Gustav Richard Heyer was a Jungian psychologist, "the first significant person in Germany to be attracted to Jung"s psychology".
Career
Heyer was a Munich medical doctor. He was Jung"s deputy for a year when Jung controversially assumed the presidency of the General Medical Society for Psychotherapy, and Jung wrote an introduction for Heyer"s The Organism of the Mind. In 1936, however, he and Jung argued at the annual meeting of the society.
After the war Jung denounced Heyer for his Nazi past, and refused ever to meet with him again.
Heyer moved to practice and write in rural Bavaria until his death. Heyer"s daughter burned all of her father"s papers.
Politics
Lucie Grote divorced Heyer in the mid-1930s, partly because of his political leanings: he joined the Nazi party in 1937, and in 1939 went to Berlin to teach and see patients at the Goering Institute. In 1944, reviewing the German edition of Jung"s writings, Heyer criticised Jung "s "western-democratic audience" and his attack upon totalitarianism.
Membership
Though apparently not personally anti-Semitic - in September 1938, for example, he wrote a warm letter of recommendation for the Jew Max Zeller, who had been in analysis with him that year before being interned in a camp - Heyer was remained a member of the Nazi party until 1944.

Exercise:
Write out the entire article on Gustav Richard Heyer, word for word and without any alteration.

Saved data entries
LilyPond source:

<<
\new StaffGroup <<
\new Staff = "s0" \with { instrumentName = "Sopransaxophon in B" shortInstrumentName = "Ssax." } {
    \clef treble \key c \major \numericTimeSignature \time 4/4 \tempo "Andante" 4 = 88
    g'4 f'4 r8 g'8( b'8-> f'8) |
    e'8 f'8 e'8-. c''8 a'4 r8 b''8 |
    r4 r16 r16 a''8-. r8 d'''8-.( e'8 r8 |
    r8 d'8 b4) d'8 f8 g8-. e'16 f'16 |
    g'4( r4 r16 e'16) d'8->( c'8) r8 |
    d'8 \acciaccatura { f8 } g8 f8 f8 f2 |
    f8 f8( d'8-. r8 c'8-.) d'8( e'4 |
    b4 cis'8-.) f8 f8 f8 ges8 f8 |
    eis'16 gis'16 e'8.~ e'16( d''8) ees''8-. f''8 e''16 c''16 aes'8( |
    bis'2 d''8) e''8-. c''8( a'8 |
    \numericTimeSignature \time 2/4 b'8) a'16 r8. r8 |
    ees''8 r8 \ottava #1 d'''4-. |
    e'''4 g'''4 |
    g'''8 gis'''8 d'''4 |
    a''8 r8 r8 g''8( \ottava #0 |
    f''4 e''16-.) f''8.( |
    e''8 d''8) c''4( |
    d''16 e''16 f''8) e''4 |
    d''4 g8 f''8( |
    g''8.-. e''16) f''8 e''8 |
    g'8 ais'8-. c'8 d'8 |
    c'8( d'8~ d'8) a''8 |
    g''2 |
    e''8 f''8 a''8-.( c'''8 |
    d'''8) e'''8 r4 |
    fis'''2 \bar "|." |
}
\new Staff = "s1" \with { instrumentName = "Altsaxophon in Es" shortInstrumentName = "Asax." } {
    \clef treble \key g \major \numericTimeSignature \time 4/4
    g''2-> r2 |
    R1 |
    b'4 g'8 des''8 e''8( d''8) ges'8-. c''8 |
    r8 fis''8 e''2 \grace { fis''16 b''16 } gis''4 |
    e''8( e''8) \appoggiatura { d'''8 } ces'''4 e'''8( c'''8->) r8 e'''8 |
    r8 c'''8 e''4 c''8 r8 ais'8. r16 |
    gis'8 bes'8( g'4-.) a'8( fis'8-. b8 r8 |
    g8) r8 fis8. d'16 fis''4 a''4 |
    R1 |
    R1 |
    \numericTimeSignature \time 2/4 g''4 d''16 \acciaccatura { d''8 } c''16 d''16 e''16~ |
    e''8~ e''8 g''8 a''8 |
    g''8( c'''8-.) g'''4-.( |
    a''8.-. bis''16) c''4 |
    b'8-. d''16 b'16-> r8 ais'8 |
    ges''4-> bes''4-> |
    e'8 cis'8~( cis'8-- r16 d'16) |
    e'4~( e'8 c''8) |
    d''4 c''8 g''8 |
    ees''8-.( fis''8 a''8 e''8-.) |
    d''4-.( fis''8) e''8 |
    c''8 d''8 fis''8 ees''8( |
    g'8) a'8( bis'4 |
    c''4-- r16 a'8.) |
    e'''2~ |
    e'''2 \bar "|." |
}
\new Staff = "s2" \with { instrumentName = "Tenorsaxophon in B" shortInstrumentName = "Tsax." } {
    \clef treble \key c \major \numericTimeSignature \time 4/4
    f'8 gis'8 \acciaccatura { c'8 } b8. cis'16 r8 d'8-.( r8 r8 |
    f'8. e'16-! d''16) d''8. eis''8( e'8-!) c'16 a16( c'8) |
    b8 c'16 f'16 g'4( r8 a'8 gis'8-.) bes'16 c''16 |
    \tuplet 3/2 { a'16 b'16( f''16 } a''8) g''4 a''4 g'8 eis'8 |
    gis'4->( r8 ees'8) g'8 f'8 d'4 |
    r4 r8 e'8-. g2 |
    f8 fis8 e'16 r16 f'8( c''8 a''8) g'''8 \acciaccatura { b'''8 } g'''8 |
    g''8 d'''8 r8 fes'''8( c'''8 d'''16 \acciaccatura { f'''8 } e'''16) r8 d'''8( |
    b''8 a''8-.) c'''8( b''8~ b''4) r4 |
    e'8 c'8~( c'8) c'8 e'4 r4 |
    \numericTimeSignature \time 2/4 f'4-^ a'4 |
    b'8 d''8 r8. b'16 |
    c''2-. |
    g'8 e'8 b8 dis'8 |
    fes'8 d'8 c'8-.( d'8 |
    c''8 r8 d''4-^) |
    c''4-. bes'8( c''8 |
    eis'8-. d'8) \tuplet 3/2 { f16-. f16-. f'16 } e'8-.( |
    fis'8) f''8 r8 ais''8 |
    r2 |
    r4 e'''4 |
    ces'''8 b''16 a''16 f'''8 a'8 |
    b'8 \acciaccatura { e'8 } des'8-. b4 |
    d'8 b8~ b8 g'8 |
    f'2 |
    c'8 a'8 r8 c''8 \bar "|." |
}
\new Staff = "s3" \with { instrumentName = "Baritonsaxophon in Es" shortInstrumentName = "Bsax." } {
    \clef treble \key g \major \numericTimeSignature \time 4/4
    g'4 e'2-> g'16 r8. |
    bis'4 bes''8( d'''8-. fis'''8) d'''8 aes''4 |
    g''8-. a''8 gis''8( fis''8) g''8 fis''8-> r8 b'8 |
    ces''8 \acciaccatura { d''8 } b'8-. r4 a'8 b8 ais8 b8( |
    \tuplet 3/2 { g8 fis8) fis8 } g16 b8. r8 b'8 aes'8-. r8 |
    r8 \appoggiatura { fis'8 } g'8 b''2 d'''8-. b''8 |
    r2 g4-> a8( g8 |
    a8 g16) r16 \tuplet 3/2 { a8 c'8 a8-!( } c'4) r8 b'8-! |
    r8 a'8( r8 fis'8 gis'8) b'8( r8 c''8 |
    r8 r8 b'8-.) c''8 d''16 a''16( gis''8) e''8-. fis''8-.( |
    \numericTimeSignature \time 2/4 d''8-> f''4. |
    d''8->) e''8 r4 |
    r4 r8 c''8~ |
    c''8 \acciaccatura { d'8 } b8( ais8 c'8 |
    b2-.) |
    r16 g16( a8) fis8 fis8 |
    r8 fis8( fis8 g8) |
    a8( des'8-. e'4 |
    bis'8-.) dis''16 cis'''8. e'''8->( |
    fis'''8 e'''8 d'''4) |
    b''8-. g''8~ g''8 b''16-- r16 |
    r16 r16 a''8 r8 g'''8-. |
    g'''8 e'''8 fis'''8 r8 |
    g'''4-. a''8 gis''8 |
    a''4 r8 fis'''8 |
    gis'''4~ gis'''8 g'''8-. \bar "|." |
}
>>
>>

Response to this task:
Gustav Richard Heyer was a Jungian psychologist, "the first significant person in Germany to be attracted to Jung"s psychology".
Career
Heyer was a Munich medical doctor. He was Jung"s deputy for a year when Jung controversially assumed the presidency of the General Medical Society for Psychotherapy, and Jung wrote an introduction for Heyer"s The Organism of the Mind. In 1936, however, he and Jung argued at the annual meeting of the society.
After the war Jung denounced Heyer for his Nazi past, and refused ever to meet with him again.
Heyer moved to practice and write in rural Bavaria until his death. Heyer"s daughter burned all of her father"s papers.
Politics
Lucie Grote divorced Heyer in the mid-1930s, partly because of his political leanings: he joined the Nazi party in 1937, and in 1939 went to Berlin to teach and see patients at the Goering Institute. In 1944, reviewing the German edition of Jung"s writings, Heyer criticised Jung "s "western-democratic audience" and his attack upon totalitarianism.
Membership
Though apparently not personally anti-Semitic - in September 1938, for example, he wrote a warm letter of recommendation for the Jew Max Zeller, who had been in analysis with him that year before being interned in a camp - Heyer was remained a member of the Nazi party until 1944.